* Passage

········

Developments In Asia
President Eisenhower's first administration opened on a hopeful note. In July 1953, North Korea, faced with a military stalemate, signed an armistice with the U.N. Command agreeing formally to recognize the division of Korea and providing for an exchange of prisoners. Some 20,000 North Korean and Chinese prisoners of war, in the presence of Indian observers, chose not to return to their homelands.
The Korean armistice did not end the troubles in Asia. By the spring of 1954 a coalition of Vietnamese Communists and nationalists clearly was winning its eight-year war against France's attempt to maintain its colonial rule over Indochina. From May to July representatives of France, the Soviet Union, Great Britain, the United States, and several Asian nations met at Geneva to discuss ending the fighting. The conferees divided what had been called French Indochina into three nations: Cambodia, Laos, and Vietnam-with Vietnam temporarily divided at the 17th parallel into northern and southern administrative districts pending unification elections scheduled for July 1956. In its final declaration the conference recognized the sovereignty, independence, and territorial integrity of Cambodia, Laos, and Vietnam. The election mandated by this Geneva conference was never held, in part because it was feared the nationalist-Communist leader, Ho Chi Minh, would come to power through subversion of an electoral process he did not support.
Against this background of conflict, in September 1954, the United States joined with Thailand, the Philippines, Pakistan, Great Britain, France, Australia and New Zealand to establish the Southeast Asia Treaty Organization. SEATO, as this mutual-assistance pact was called, provided for economic cooperation, technical assistance, and collective action against aggression or subversion. An attached clause extended the original treaty provisions for protection and economic aid to Laos, Cambodia, and South Vietnam.
In addition, the United States expanded its technical assistance program for Asia, the Middle East, Africa, and Latin America. By 1958, following $1,000 million spent for relief and reconstruction from the U.S., South Korea surpassed its prewar production and consumption levels. Equally effective was the massive assistance given the Philippine Republic to help rebuild after the ravages of war and to support its fight against guerrillas. Altogether, between 1950 and 1960, the U.S. provided more than 60 nations with machinery, medicines, loans, and technicians.

········

* Dataset
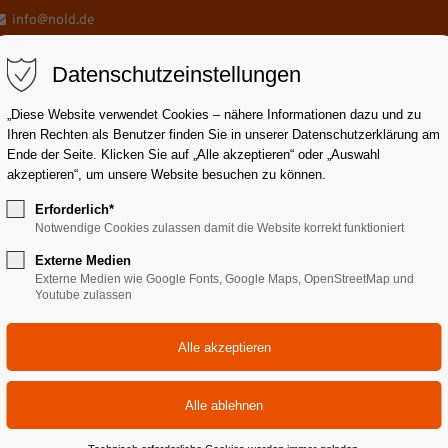
info@nold.de
Datenschutzeinstellungen
„Diese Website verwendet Cookies – nähere Informationen dazu und zu
Ihren Rechten als Benutzer finden Sie in unserer Datenschutzerklärung am
Ende der Seite. Klicken Sie auf „Alle akzeptieren“ oder „Auswahl
akzeptieren“, um unsere Website besuchen zu können.
draulikrohre
Schlauchleitungen
Pneumatik
Servic
Erforderlich*
Notwendige Cookies zulassen damit die Website korrekt funktioniert
Externe Medien
Externe Medien wie Google Fonts, Google Maps, OpenStreetMap und
Youtube zulassen
e dazu unser Online-Formular. Einfach ausfüllen und absch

········

* Work task A
In the passage on developments in Asia, quote the text from "Against this background" to "and South Vietnam.".
* Work task B
According to the passage on developments in Asia, which nations joined the United States in establishing the Southeast Asia Treaty Organization?

* Answer area A
Against this background of conflict, in September 1954, the United States joined with Thailand, the Philippines, Pakistan, Great Britain, France, Australia and New Zealand to establish the Southeast Asia Treaty Organization. SEATO, as this mutual-assistance pact was called, provided for economic cooperation, technical assistance, and collective action against aggression or subversion. An attached clause extended the original treaty provisions for protection and economic aid to Laos, Cambodia, and South Vietnam.

* Answer area B
Thailand, the Philippines, Pakistan, Great Britain, France, Australia, and New Zealand.